Es gab eine Zeit, in der Menschen, meist aus finanziellen Überlegungen, in allen ergonomischen Bestrebungen etwas Lästiges sahen. Sie wollten mehr Leistung und höhere Produktivität; komfortablere Maschinen sahen sie als leistungsmindernd an. Doch die neuesten wirtschaftlichen Erkenntnisse sprechen auch wirtschaftlich für die Ergonomie: Bequemere, handlichere, komfortablere Geräte steigern, weil sie weniger Mühe machen, auch die Arbeitsleistung.

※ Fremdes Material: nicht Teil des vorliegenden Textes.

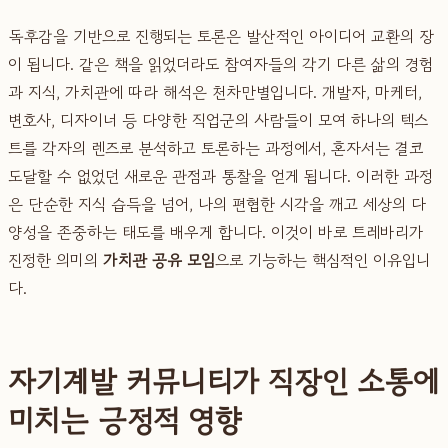
독후감을 기반으로 진행되는 토론은 발산적인 아이디어 교환의 장
이 됩니다. 같은 책을 읽었더라도 참여자들의 각기 다른 삶의 경험
과 지식, 가치관에 따라 해석은 천차만별입니다. 개발자, 마케터,
변호사, 디자이너 등 다양한 직업군의 사람들이 모여 하나의 텍스
트를 각자의 렌즈로 분석하고 토론하는 과정에서, 혼자서는 결코
도달할 수 없었던 새로운 관점과 통찰을 얻게 됩니다. 이러한 과정
은 단순한 지식 습득을 넘어, 나의 편협한 시각을 깨고 세상의 다
양성을 존중하는 태도를 배우게 합니다. 이것이 바로 트레바리가
진정한 의미의
가치관 공유 모임
으로 기능하는 핵심적인 이유입니
다.
자기계발 커뮤니티가 직장인 소통에
미치는 긍정적 영향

Und so ist es inzwischen ein Anliegen der Ergonomie, auch bei der Untersuchung von Forstgeräten die Arbeit nicht nur menschenwürdiger zu machen, sondern gleichzeitig die Arbeitsproduktivität zu erhöhen und Unfallrisiken herabzusetzen.


Ein wichtiger Faktor bei Motorsägen ist der Lärmpegel. Deswegen werden aufwendige Messungen vorgenommen (ganz oben). Der Mann an der Säge betrachtet unterdessen immer wieder den Drehzahlmesser (das rechteckige Gerät auf dem Stativ), um möglichst gleichmäßig zu sägen. An seinem Helm, in der Nähe der Ohren, ist eines der Mikrophone für die Geräuschmessung angebracht. Im Messwagen steht neben vielen Anzeige-Geräten auch ein Bildschirm, der die Zusammensetzung der Geräuschfrequenzen sichtbar macht; sie entscheidet mit über die Erträglichkeit der Geräusche. Häufig werden diese Untersuchungen, wie auf dem Bild darunter beim Entasten eines Stammes, auch gefilmt.